Fixatie vanwege essentiële medische apparaten?

Wordt de cliënt gefixeerd omdat hij of zij essentiële medische apparaten probeert uit te trekken (bv. intraveneus katheter, tracheacanule)?

  • Wat wil de cliënt kenbaar maken door medische apparaten uit te trekken? Is het mogelijk dat de cliënt een lokale pijn voelt op de plaats waar het katheter aangebracht is? Heeft de cliënt vooraf expliciet gevraagd geen katheter aan te brengen? Probeert de cliënt zijn of haar uitdrukkelijke verlangens duidelijk te maken?
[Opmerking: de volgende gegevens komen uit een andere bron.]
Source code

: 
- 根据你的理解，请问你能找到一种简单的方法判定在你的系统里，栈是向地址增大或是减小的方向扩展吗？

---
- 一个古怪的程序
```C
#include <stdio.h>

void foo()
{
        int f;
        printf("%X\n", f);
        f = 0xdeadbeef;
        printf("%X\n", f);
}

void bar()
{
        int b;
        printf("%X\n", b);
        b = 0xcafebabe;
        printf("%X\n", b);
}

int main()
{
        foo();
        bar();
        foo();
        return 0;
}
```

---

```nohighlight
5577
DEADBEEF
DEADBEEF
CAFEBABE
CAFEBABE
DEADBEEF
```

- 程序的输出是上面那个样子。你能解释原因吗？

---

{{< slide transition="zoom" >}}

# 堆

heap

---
Herbekijk met de cliënt, de familie en het verzorgingsteam de zorgdoelen en de verlangens van de cliënt omtrent zijn of haar behandeling.
  • Kan de familie tijd met de cliënt doorbrengen om hem of haar op te beuren en te kalmeren en om erop te waken dat hij of zij geen medische apparaten loswrikt?
  • Wanneer een bepaald soort apparaat absoluut noodzakelijk is en dus zeker niet uitgetrokken mag worden, kunnen de volgende maatregelen getroffen worden:
    • Zorg ervoor dat de cliënt een shirt met lange mouwen draagt, zodat de katheters in zijn of haar arm bedekt zijn.
    • Trek de cliënt een lange broek aan en voorzie een beenzak, zodat de cliënt niet de neiging heeft om constant aan de katheters in zijn of haar been te trekken.
    • Zorg ervoor dat de cliënt een shirt met col draagt, zodat ook katheters onder het sleutelbeen bedekt zijn.
    • Geef de cliënt een voorwerp dat hij of zij in zijn of haar handen kan houden (bv. stressbal, paternoster, boek, elk ander persoonlijk voorwerp dat klein genoeg is om vast te houden).
    • Nodig de cliënt uit tot het bijwonen van interessante activiteiten, en dan vooral activiteiten die de cliënt actief betrokken houden.
    • Regel een oppas of een video monitoring.
  • Als het om een tijdelijke behandeling gaat die absoluut noodzakelijk is om een bepaalde acute ziekte te behandelen (bv. intraveneuze antibiotica om een longontsteking te behandelen) en als de bovenvermelde alternatieven geen uitweg bieden, overweeg dan de minst restrictieve vorm van fysieke fixatie, volg de cliënt heel strikt op en stel een plan op om de fixatie zo snel mogelijk te verwijderen.


Algemene zorgdoelen

  • Identificeer en behandel symptomen ten gevolge van fysieke fixatie.
  • Identificeer en voer alternatieve behandelingsmethoden uit (bv. herstellende zorg, andere houding laten innemen, geïndividualiseerde activiteiten, continue controle door personeel en mantelzorgers).
  • Evalueer het gebruik en de resultaten van alternatieve behandelingsmethoden.